Profile of Cosa Nostra boss Calogero Vizzini


By Angelo Carmelo Gallitto
Posted in 2003

Calogero Vizzini was born on July 24, 1877 in Villalba, in the Sicilian province of Caltanissetta. This edge of middle Sicily, known as “Vallone”, was a sour and poor area, where people lived off subsistence agriculture. The father of Calogero was a farmer, and his brothers Giovanni and Giuseppe were both priests, Giuseppe became the bishop of Muro Lucano.

Calogero, however, was semi-illiterate and didn’t finish the elementary studies. He was under protection of Francesco Paolo Varsallona, a fugitive criminal, reputed “man of honour”, who made a living by extorting large landowners and bandits, around the lands of the village; he supplied manpower to nobles in order to repress farmers’ revolts. When Varsallona was arrested in 1903, the young Vizzini was already a real “gabellotto”, in friendship with barons and marquises, and he was going to climb Honoured Society’s ranks.
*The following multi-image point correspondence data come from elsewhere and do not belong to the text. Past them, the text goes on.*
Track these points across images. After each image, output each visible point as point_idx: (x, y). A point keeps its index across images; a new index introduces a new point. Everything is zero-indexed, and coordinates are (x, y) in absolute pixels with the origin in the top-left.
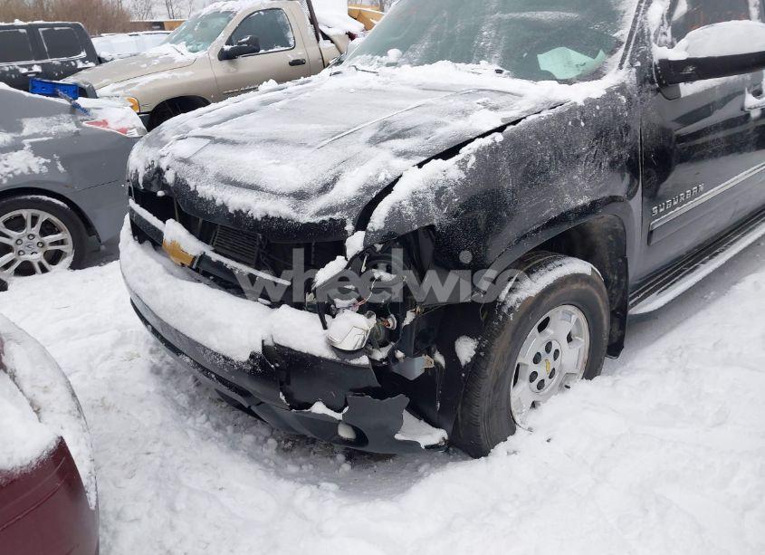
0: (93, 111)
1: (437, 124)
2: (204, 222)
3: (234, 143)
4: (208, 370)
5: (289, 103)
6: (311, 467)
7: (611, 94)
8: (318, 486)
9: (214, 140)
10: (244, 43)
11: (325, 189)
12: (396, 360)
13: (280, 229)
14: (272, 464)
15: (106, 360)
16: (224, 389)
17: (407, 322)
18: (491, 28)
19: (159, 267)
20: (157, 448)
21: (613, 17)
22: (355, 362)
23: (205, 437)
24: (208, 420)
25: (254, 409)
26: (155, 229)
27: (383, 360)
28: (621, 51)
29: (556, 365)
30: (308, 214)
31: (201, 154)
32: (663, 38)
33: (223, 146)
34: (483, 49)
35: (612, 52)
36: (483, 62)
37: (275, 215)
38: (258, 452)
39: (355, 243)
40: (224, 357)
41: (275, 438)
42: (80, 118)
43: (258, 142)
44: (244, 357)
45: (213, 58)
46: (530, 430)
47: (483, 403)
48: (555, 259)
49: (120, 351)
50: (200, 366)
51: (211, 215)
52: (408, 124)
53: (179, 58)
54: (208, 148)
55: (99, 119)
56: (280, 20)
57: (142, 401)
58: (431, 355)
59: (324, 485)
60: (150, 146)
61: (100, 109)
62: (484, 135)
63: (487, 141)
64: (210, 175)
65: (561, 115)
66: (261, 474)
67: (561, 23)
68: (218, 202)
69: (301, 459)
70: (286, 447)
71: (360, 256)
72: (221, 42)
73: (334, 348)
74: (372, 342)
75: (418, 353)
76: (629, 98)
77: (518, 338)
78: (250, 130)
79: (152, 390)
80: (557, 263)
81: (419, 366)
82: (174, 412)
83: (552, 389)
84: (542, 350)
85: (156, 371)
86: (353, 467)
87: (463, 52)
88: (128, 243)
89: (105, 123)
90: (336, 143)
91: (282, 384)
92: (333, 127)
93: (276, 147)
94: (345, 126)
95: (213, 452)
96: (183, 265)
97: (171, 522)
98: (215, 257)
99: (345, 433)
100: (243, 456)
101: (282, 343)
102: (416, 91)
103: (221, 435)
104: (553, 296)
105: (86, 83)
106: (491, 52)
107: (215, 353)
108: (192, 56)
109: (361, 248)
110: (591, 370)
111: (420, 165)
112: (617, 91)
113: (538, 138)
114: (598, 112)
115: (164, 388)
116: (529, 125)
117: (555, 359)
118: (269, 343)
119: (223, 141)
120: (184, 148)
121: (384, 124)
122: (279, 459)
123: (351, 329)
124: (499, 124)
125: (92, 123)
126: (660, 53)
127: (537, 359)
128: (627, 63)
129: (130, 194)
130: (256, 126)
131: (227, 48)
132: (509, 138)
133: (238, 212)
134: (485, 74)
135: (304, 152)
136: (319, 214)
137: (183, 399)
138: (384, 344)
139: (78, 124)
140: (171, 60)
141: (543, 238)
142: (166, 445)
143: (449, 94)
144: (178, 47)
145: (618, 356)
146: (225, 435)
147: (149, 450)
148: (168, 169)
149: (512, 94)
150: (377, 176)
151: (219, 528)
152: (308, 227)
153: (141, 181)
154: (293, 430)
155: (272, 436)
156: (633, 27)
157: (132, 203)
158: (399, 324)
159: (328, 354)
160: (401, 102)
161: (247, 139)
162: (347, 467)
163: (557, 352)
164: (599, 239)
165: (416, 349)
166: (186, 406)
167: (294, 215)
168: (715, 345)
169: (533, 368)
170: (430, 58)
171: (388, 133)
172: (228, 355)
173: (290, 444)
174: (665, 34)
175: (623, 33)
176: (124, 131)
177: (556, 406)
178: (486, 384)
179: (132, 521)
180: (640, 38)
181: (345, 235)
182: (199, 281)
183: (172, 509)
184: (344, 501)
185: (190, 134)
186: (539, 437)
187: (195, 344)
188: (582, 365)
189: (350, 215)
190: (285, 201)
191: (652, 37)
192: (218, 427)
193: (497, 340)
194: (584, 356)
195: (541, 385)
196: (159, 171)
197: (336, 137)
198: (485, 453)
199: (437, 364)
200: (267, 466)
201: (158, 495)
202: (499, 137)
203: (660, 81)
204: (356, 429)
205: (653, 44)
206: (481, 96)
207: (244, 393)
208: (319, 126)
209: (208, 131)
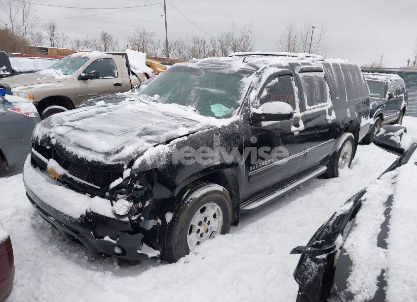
0: (13, 103)
1: (164, 131)
2: (65, 160)
3: (83, 130)
4: (61, 223)
5: (109, 114)
6: (102, 267)
7: (232, 125)
8: (104, 273)
9: (74, 128)
10: (92, 73)
11: (118, 152)
12: (141, 220)
13: (98, 166)
14: (85, 265)
15: (8, 222)
16: (68, 231)
17: (146, 205)
18: (194, 93)
19: (44, 179)
20: (33, 258)
21: (238, 95)
22: (123, 220)
23: (56, 254)
24: (57, 247)
25: (80, 239)
26: (43, 162)
27: (135, 220)
28: (239, 109)
29: (209, 227)
30: (110, 161)
31: (68, 134)
32: (256, 104)
33: (78, 131)
34: (190, 101)
35: (236, 108)
36: (189, 106)
37: (96, 161)
38: (80, 261)
39: (127, 173)
40: (69, 217)
41: (88, 256)
42: (6, 106)
43: (93, 131)
44: (78, 216)
45: (75, 78)
46: (196, 253)
47: (175, 240)
48: (208, 184)
49: (15, 218)
50: (58, 221)
51: (71, 158)
52: (154, 130)
53: (57, 77)
54: (72, 131)
55: (16, 107)
56: (111, 63)
57: (26, 239)
58: (156, 220)
59: (106, 272)
60: (45, 127)
61: (17, 103)
62: (180, 137)
63: (181, 139)
64: (72, 143)
65: (211, 131)
66: (80, 269)
67: (219, 94)
68: (74, 154)
69: (98, 264)
70: (92, 259)
71: (128, 178)
72: (80, 71)
73: (115, 214)
74: (131, 212)
75: (150, 218)
76: (240, 126)
77: (191, 215)
78: (90, 125)
79: (31, 235)
80: (209, 185)
81: (151, 224)
82: (42, 244)
83: (207, 237)
84: (202, 220)
85: (34, 226)
86: (120, 268)
87: (182, 101)
88: (29, 167)
89: (19, 110)
90: (124, 135)
91: (93, 228)
92: (125, 128)
93: (100, 134)
94: (129, 128)
95: (59, 260)
96: (55, 178)
97: (38, 286)
98: (70, 176)
99: (117, 250)
100: (72, 262)
101: (94, 211)
102: (162, 115)
103: (63, 254)
104: (205, 198)
105: (6, 85)
106: (193, 102)
107: (66, 215)
108: (65, 77)
109: (129, 175)
110: (224, 231)
111: (155, 146)
112: (235, 123)
113: (201, 139)
114: (226, 131)
115: (37, 234)
116: (199, 134)
117: (208, 225)
118: (89, 211)
119: (78, 129)
120: (61, 130)
121: (145, 129)
122: (89, 264)
123: (123, 206)
124: (187, 133)
125: (12, 109)
126: (253, 110)
127: (200, 224)
128: (240, 113)
129: (33, 146)
130: (93, 123)
131: (83, 75)
132: (190, 139)
133: (82, 159)
134: (189, 111)
135: (111, 137)
136: (114, 161)
137: (46, 239)
138: (136, 214)
139: (5, 109)
140: (53, 78)
141: (200, 176)
142: (37, 256)
143: (174, 118)
144: (57, 71)
145: (237, 226)
146: (65, 254)
147: (30, 259)
148: (53, 138)
149: (196, 121)
150: (138, 149)
151: (58, 288)
152: (109, 165)
153: (39, 141)
154: (96, 250)
155: (86, 255)
156: (244, 100)
157: (33, 150)
158: (143, 205)
159: (113, 216)
160: (154, 120)
161: (88, 129)
162: (118, 267)
163: (209, 222)
164: (229, 178)
165: (150, 217)
166: (47, 241)
167: (104, 161)
168: (276, 223)
169: (198, 227)
170: (170, 101)
171: (146, 132)
172: (71, 216)
173: (94, 258)
174: (257, 103)
175: (240, 102)
176: (28, 114)
177: (208, 245)
178: (177, 232)
179: (20, 286)
180: (246, 104)
181: (124, 170)
182: (61, 186)
183: (39, 281)
184: (115, 277)
185: (64, 124)
186: (199, 257)
187: (56, 211)
188: (220, 229)
189: (126, 163)
190: (101, 155)
191: (251, 104)
192: (62, 251)
193: (182, 214)
194: (221, 224)
195: (202, 235)
196: (49, 138)
197: (125, 132)
198: (175, 261)
199: (158, 223)
200: (83, 266)
201: (32, 276)
202: (186, 138)
203: (253, 120)
204: (122, 249)
205: (251, 107)
206: (184, 121)
207: (77, 232)
208: (119, 127)
209: (72, 124)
In 1917, he was sentenced to 20 years in first level for fraud, corruption and murder, but he was absolved thanks to some friends who exculpated him. He was becoming richer and richer, and in 1919 he already owned a lot of fields, shops and sulphur mines. In 1931, during the Fascist dictatorship of Mussolini, he was banned from Sicily for a few years because he was a suspected member of the mafia; according to police he was involved in several crimes and he had connections with other Sicilian bosses and also around United States. He returned to Villalba in 1937, received and respected by the entire village. In 1943, Calogero Vizzini drove the American army, ran by Charles Poletti, from Gela to Caltanissetta; most of the soldiers had Sicilian origins and they knew the local dialect. Vizzini was designated mayor of Villalba because of his help, and a lot of bosses were released from prison; that was the end of the Fascism and the new rise of the mafia.

In 1949 Vizzini and Italian-American boss Vito Genovese opened a factory in Palermo, which police suspected was a cover for heroin trafficking. Later he was photographed with Salvatore “Lucky Luciano” Lucania in front of a Palermo hotel. His tentacles reached all around the United Stated. In Philadelphia, where he was in friendship with the future family boss Angelo Annaloro, known as “Angelo Bruno”, born in Villalba. He died on July 10, 1954, hundreds of people took part in his funeral, included Mussomeli boss Giuseppe Genco Russo.